#### [TASK OBJECTIVE]
Swap every "integer" in the entries below for "bigint" and give the source text back otherwise unchanged. Leave out the pictures.

#### [DATA SHOWN]

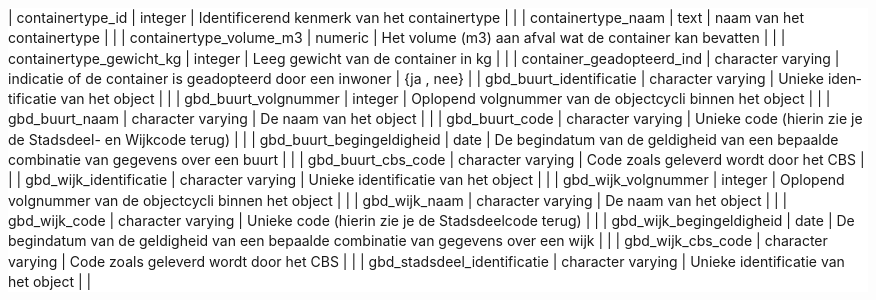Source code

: | containertype_id                                | integer           | Identificerend kenmerk van het containertype                                                                                          |                                                                                                               |
| containertype_naam                              | text              | naam van het containertype                                                                                                            |                                                                                                               |
| containertype_volume_m3                         | numeric           | Het volume (m3) aan afval wat de container kan bevatten                                                                               |                                                                                                               |
| containertype_gewicht_kg                        | integer           | Leeg gewicht van de container in kg                                                                                                   |                                                                                                               |
| container_geadopteerd_ind                       | character varying | indicatie of de container is geadopteerd door een inwoner                                                                             |   {ja , nee}                                                                                                            |
| gbd_buurt_identificatie                         | character varying | Unie­ke iden­ti­fi­ca­tie van het ob­ject                                                                                             |                                                                                                               |
| gbd_buurt_volgnummer                            | integer           | Oplopend volgnummer van de objectcycli binnen het object                                                                              |                                                                                                               |
| gbd_buurt_naam                                  | character varying | De naam van het ob­ject                                                                                                               |                                                                                                               |
| gbd_buurt_code                                  | character varying | Unieke code (hierin zie je de Stadsdeel- en Wijkcode terug)                                                                           |                                                                                                               |
| gbd_buurt_begingeldigheid                       | date              | De be­gin­da­tum van de gel­dig­heid van een be­paal­de com­bi­na­tie van ge­ge­vens over een buurt                                   |                                                                                                               |
| gbd_buurt_cbs_code                              | character varying | Code zo­als ge­le­verd wordt door het CBS                                                                                             |                                                                                                               |
| gbd_wijk_identificatie                          | character varying | Unie­ke iden­ti­fi­ca­tie van het ob­ject                                                                                             |                                                                                                               |
| gbd_wijk_volgnummer                             | integer           | Oplopend volgnummer van de objectcycli binnen het object                                                                              |                                                                                                               |
| gbd_wijk_naam                                   | character varying | De naam van het ob­ject                                                                                                               |                                                                                                               |
| gbd_wijk_code                                   | character varying | Unieke code (hierin zie je de Stadsdeelcode terug)                                                                                    |                                                                                                               |
| gbd_wijk_begingeldigheid                        | date              | De be­gin­da­tum van de gel­dig­heid van een be­paal­de com­bi­na­tie van ge­ge­vens over een wijk                                    |                                                                                                               |
| gbd_wijk_cbs_code                               | character varying | Code zo­als ge­le­verd wordt door het CBS                                                                                             |                                                                                                               |
| gbd_stadsdeel_identificatie                     | character varying | Unie­ke iden­ti­fi­ca­tie van het ob­ject                                                                                             |                                                                                                               |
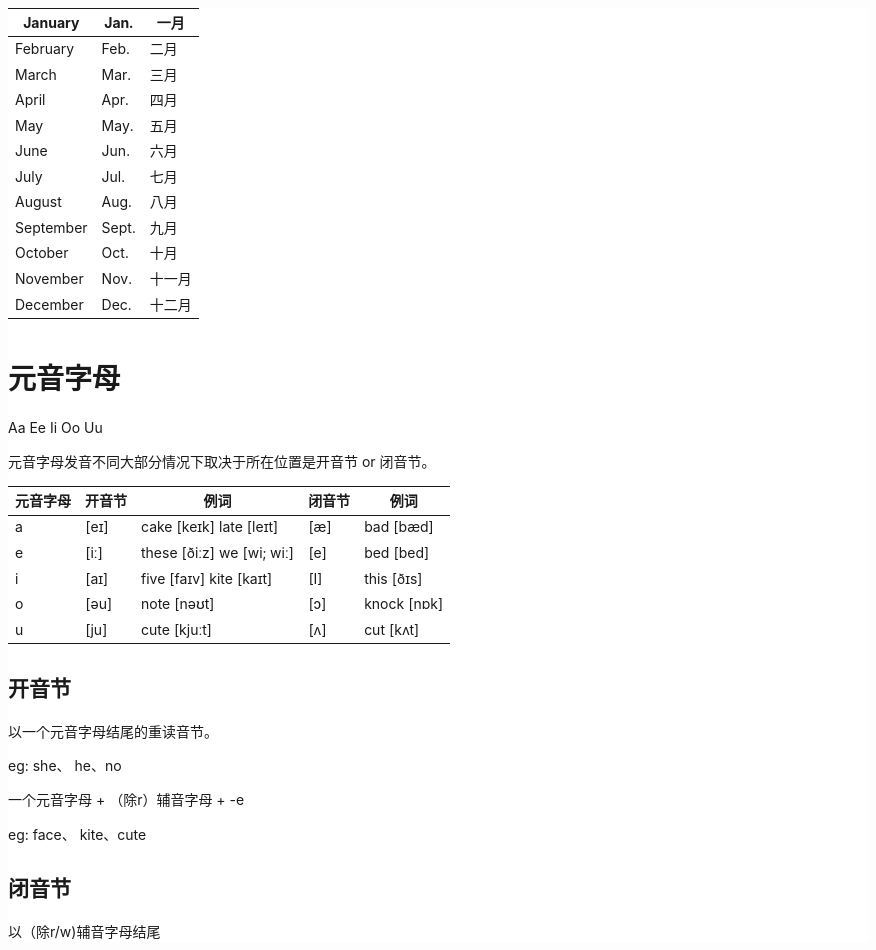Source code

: | January   | Jan.  | 一月   |
| --------- | ----- | ------ |
| February  | Feb.  | 二月   |
| March     | Mar.  | 三月   |
| April     | Apr.  | 四月   |
| May       | May.  | 五月   |
| June      | Jun.  | 六月   |
| July      | Jul.  | 七月   |
| August    | Aug.  | 八月   |
| September | Sept. | 九月   |
| October   | Oct.  | 十月   |
| November  | Nov.  | 十一月 |
| December  | Dec.  | 十二月 |

# 元音字母

Aa  Ee  Ii   Oo  Uu

元音字母发音不同大部分情况下取决于所在位置是开音节  or  闭音节。

| 元音字母 | 开音节 | 例词                        | 闭音节 | 例词        |
| -------- | ------ | --------------------------- | ------ | ----------- |
| a        | [eɪ]   | cake [keɪk] late [leɪt]     | [æ]    | bad [bæd]   |
| e        | [iː]   | these [ðiːz]   we [wi; wiː] | [e]    | bed [bed]   |
| i        | [aɪ]   | five [faɪv]  kite [kaɪt]    | [I]    | this [ðɪs]  |
| o        | [əu]   | note [nəʊt]                 | [ɔ]    | knock [nɒk] |
| u        | [ju]   | cute [kjuːt]                | [ʌ]    | cut [kʌt]   |

## 开音节

以一个元音字母结尾的重读音节。

eg: she、 he、no

一个元音字母 + （除r）辅音字母 + -e

eg: face、 kite、cute

## 闭音节

以（除r/w)辅音字母结尾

#### [REPLY TO THE EXERCISE]
Source code

: | containertype_id                                | bigint           | Identificerend kenmerk van het containertype                                                                                          |                                                                                                               |
| containertype_naam                              | text              | naam van het containertype                                                                                                            |                                                                                                               |
| containertype_volume_m3                         | numeric           | Het volume (m3) aan afval wat de container kan bevatten                                                                               |                                                                                                               |
| containertype_gewicht_kg                        | bigint           | Leeg gewicht van de container in kg                                                                                                   |                                                                                                               |
| container_geadopteerd_ind                       | character varying | indicatie of de container is geadopteerd door een inwoner                                                                             |   {ja , nee}                                                                                                            |
| gbd_buurt_identificatie                         | character varying | Unie­ke iden­ti­fi­ca­tie van het ob­ject                                                                                             |                                                                                                               |
| gbd_buurt_volgnummer                            | bigint           | Oplopend volgnummer van de objectcycli binnen het object                                                                              |                                                                                                               |
| gbd_buurt_naam                                  | character varying | De naam van het ob­ject                                                                                                               |                                                                                                               |
| gbd_buurt_code                                  | character varying | Unieke code (hierin zie je de Stadsdeel- en Wijkcode terug)                                                                           |                                                                                                               |
| gbd_buurt_begingeldigheid                       | date              | De be­gin­da­tum van de gel­dig­heid van een be­paal­de com­bi­na­tie van ge­ge­vens over een buurt                                   |                                                                                                               |
| gbd_buurt_cbs_code                              | character varying | Code zo­als ge­le­verd wordt door het CBS                                                                                             |                                                                                                               |
| gbd_wijk_identificatie                          | character varying | Unie­ke iden­ti­fi­ca­tie van het ob­ject                                                                                             |                                                                                                               |
| gbd_wijk_volgnummer                             | bigint           | Oplopend volgnummer van de objectcycli binnen het object                                                                              |                                                                                                               |
| gbd_wijk_naam                                   | character varying | De naam van het ob­ject                                                                                                               |                                                                                                               |
| gbd_wijk_code                                   | character varying | Unieke code (hierin zie je de Stadsdeelcode terug)                                                                                    |                                                                                                               |
| gbd_wijk_begingeldigheid                        | date              | De be­gin­da­tum van de gel­dig­heid van een be­paal­de com­bi­na­tie van ge­ge­vens over een wijk                                    |                                                                                                               |
| gbd_wijk_cbs_code                               | character varying | Code zo­als ge­le­verd wordt door het CBS                                                                                             |                                                                                                               |
| gbd_stadsdeel_identificatie                     | character varying | Unie­ke iden­ti­fi­ca­tie van het ob­ject                                                                                             |                                                                                                               |
Source code

: | January   | Jan.  | 一月   |
| --------- | ----- | ------ |
| February  | Feb.  | 二月   |
| March     | Mar.  | 三月   |
| April     | Apr.  | 四月   |
| May       | May.  | 五月   |
| June      | Jun.  | 六月   |
| July      | Jul.  | 七月   |
| August    | Aug.  | 八月   |
| September | Sept. | 九月   |
| October   | Oct.  | 十月   |
| November  | Nov.  | 十一月 |
| December  | Dec.  | 十二月 |

# 元音字母

Aa  Ee  Ii   Oo  Uu

元音字母发音不同大部分情况下取决于所在位置是开音节  or  闭音节。

| 元音字母 | 开音节 | 例词                        | 闭音节 | 例词        |
| -------- | ------ | --------------------------- | ------ | ----------- |
| a        | [eɪ]   | cake [keɪk] late [leɪt]     | [æ]    | bad [bæd]   |
| e        | [iː]   | these [ðiːz]   we [wi; wiː] | [e]    | bed [bed]   |
| i        | [aɪ]   | five [faɪv]  kite [kaɪt]    | [I]    | this [ðɪs]  |
| o        | [əu]   | note [nəʊt]                 | [ɔ]    | knock [nɒk] |
| u        | [ju]   | cute [kjuːt]                | [ʌ]    | cut [kʌt]   |

## 开音节

以一个元音字母结尾的重读音节。

eg: she、 he、no

一个元音字母 + （除r）辅音字母 + -e

eg: face、 kite、cute

## 闭音节

以（除r/w)辅音字母结尾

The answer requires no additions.